Executive argument: the platform is the product
Banks don’t win AI-era loyalty by attaching tools to outdated systems. They win by treating the platform itself as the product—a vertically integrated engagement layer that manages every sales and servicing journey, front-to-back, with AI woven in. That’s the core of Jouk Pleiter’s argument: platform thinking breaks down silos, standardizes journeys, and creates control points where AI can add real value without disrupting the system.

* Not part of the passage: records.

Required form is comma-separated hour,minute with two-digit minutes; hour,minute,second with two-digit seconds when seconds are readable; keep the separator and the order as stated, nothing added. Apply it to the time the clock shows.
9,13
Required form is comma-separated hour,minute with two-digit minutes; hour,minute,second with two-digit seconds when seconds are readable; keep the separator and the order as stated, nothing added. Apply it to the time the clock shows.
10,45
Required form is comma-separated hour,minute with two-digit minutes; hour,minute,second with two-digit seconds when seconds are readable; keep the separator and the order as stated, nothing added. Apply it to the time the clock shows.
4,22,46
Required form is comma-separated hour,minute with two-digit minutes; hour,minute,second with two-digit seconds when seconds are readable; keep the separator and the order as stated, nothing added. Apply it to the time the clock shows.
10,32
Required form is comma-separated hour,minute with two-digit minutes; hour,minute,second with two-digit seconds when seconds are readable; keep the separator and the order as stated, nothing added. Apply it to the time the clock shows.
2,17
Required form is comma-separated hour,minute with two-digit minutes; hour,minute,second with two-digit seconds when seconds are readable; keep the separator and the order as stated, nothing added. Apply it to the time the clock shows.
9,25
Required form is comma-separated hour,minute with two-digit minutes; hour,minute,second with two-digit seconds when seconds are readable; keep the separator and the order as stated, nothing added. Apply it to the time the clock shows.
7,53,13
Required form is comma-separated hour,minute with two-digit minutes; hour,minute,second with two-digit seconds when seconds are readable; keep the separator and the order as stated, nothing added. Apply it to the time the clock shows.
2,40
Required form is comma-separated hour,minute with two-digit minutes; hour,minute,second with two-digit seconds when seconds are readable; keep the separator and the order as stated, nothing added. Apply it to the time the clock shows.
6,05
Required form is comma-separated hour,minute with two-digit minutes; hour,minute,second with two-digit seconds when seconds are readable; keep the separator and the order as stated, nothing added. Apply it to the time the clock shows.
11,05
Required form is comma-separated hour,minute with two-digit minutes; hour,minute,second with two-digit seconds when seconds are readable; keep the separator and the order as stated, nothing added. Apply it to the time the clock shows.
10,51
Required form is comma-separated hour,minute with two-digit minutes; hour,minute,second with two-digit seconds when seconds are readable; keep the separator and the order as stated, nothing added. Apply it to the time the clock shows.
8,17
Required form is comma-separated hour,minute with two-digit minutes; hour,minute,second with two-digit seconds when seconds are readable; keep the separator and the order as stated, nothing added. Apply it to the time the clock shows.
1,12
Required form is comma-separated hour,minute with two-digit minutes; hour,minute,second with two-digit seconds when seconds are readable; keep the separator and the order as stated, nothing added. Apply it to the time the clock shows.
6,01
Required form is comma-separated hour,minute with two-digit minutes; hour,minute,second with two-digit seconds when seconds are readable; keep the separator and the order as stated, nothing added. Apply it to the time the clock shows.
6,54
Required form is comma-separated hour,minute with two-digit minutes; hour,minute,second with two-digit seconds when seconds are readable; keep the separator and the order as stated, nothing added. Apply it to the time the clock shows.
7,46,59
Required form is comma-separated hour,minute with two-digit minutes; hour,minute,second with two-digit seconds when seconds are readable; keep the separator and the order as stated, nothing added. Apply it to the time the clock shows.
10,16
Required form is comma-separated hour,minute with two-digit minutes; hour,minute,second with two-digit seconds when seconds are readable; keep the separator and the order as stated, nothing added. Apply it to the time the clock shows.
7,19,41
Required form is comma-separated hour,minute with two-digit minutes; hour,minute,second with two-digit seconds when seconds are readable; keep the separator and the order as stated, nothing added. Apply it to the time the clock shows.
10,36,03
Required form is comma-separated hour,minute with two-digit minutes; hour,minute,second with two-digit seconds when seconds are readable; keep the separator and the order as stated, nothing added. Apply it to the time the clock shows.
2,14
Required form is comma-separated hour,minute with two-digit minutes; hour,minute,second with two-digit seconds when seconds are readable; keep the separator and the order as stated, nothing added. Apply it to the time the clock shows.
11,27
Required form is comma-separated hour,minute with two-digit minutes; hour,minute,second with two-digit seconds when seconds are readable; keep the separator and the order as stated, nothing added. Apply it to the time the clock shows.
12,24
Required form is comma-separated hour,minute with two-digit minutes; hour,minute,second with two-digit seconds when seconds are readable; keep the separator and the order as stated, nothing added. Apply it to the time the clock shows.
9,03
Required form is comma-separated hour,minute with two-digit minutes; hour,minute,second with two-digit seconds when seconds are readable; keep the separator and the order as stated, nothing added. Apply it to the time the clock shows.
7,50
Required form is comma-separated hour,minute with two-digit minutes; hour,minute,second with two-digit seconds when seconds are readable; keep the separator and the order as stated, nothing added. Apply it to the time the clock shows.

The strategic shift is twofold. First, modernize the engagement layer—the point where customers actually engage with your bank—so journeys are managed end-to-end rather than by channels or products. Second, add an “intelligence fabric” to that platform so AI enhances each step: onboarding, service, advice, fraud, collections. This is how established banks regain speed without continuous core replacement projects.
Why now: AI has changed the economics of modernization
In 2026, AI is not an add-on; it’s the new operating system of growth and cost-to-serve. Banks that scale AI do three things differently: connect use-cases to value, standardize a capability stack (data, models, orchestration), and encourage adoption with new ways of working. That blueprint benefits platforms that centralize orchestration and reuse across journeys—rather than one-off pilots in scattered channels.
Market signals support this: vendors are providing AI-powered engagement platforms and partnerships to bridge the human-digital gap (e.g., Backbase’s AI-powered platform and Unblu integration), while major banks are deploying generative AI into frontline experiences on a large scale (e.g., NatWest). The direction is clear: platformize, then productize AI across journeys.
What a platform approach looks like (and what it isn’t)
A true platform is journey-based and progressive: select a priority journey—say SME onboarding—and modernize it front-to-back, reusing components across segments. It avoids “rip-and-replace” doctrine, but also avoids the opposite trap: incremental tinkering that never transforms customer experience. Composability is important, but without a unifying engagement layer, composability devolves into integration theatre.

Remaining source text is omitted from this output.